## Request
The answer must consist of every line from the entries that holds the word "britiske".

-------- The data --------

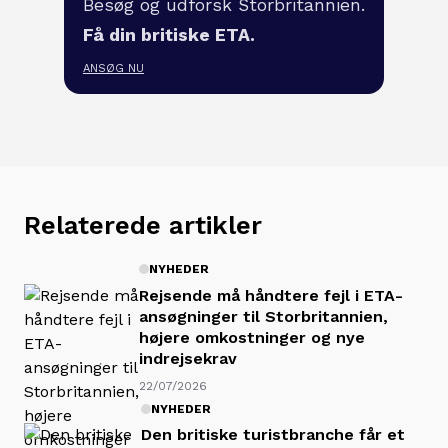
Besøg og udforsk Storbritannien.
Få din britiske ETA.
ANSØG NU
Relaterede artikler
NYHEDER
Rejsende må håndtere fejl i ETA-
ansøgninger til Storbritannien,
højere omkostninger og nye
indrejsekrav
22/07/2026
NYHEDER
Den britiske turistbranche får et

--------

## Your response
Få din britiske ETA.
Den britiske turistbranche får et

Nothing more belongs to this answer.